One little test that tremendously fails... The part with the endian detection gives the output for little endian (don't know if this is anyhow a part of the problem).

struct TestContext{
    FILE * create_test_file_hex(char * input_hex,const char * rel_file_path = "test.gguf") {
        std::ofstream MyFile(rel_file_path, std::ios::binary);

        // Write to the file
        MyFile << input_hex;

        // Close the file
        MyFile.close();

        
        // std::fstream outfile (rel_file_path,std::ios::trunc);
        // char str[20] = 
        // outfile.write(str, 20);
        // outfile.close();

        FILE *file = fopen(rel_file_path,"rb");
        try{
            assert(file != nullptr);
        }catch (int e){
            std::cout << "file couldn't be opened due to exception n° "<<std::to_string(e)<<"\n";
            ADD_FAILURE(); 
        }
        std::remove(rel_file_path); //remove file whilst open, to be able to use it, but delete it after the last pointer was deleted.
    return file;
    }
};

TEST(test_tool_functions, test_read_int){
    int n = 1;
    // little endian if true
    if(*(char *)&n == 1) {std::cout<<"Little Endian Detected!!!\n";}
    else{std::cout<<"Big Endian Detected!!!\n";}
    std::string file_hex_content = "400A0E00080000016";
    
    uint64_t should;
    std::istringstream("40") >> std::hex >> should;
    ASSERT_EQ(should,64);
    
    uint64_t result = read_int(TestContext().create_test_file_hex(file_hex_content.data()),1,false);
    ASSERT_EQ(result,should);
}

Solution

  • The root cause of the problem is that your file_hex_content consists of ASCII character bytes (which form a human-readable hexadecimal string representation of a number), not of the bytes that would form a binary integer representation. Therefore it doesn’t start with a single byte 0x40 a.k.a. 64 but with a byte '4' (ASCII byte value 52) followed by another byte '0' (ASCII value 48). A single byte 64 (0x40) corresponds to the ASCII character '@' rather than two characters '4' and '0'.

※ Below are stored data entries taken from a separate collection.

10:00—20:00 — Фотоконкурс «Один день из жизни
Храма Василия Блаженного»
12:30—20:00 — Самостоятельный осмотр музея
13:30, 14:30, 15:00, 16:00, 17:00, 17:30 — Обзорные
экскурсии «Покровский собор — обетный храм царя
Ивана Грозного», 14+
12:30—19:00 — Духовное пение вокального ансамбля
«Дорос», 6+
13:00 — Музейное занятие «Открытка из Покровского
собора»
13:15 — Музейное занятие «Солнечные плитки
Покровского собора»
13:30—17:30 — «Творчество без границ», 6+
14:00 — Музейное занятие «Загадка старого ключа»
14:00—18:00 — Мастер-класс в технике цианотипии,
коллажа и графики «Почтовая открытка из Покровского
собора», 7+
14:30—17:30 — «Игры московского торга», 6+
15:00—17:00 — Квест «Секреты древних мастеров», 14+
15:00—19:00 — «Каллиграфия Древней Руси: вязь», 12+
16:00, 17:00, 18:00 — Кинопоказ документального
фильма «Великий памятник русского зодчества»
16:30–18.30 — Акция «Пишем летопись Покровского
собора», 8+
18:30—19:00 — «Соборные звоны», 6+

    A small serialization example follows. As long as you serialize and deserialize on the same architecture and have no portability concerns, endianness is not a concern either.

    #include <cstdint>
    #include <ios>
    #include <iostream>
    #include <sstream>
    
    int main() {
      std::stringstream encoded;
    
      const uint64_t source{0xabcd1234deadbeefULL};
      encoded.write(reinterpret_cast<const char*>(&source), sizeof(source));
    
      uint64_t target;
      encoded.read(reinterpret_cast<char*>(&target), sizeof(target));
    
      std::cout << "source == target: " << std::hex << source << " == " << target
                << "\nserialized bytes:";
      for (const uint8_t byte : encoded.str())
        std::cout << ' ' << static_cast<uint32_t>(byte);
      std::cout << std::endl;
    }
    

    The output from the program above, when executed on my little endian machine, looks like this:

    source == target: abcd1234deadbeef == abcd1234deadbeef
    serialized bytes: ef be ad de 34 12 cd ab
    

    As expected, the serialized string starts from the lowest order byte 0xef and ends with the highest order byte 0xab. On a big endian platform, the second line would be ordered from highest to lowest order byte, i.e. ab cd 12 34 de ad be ef.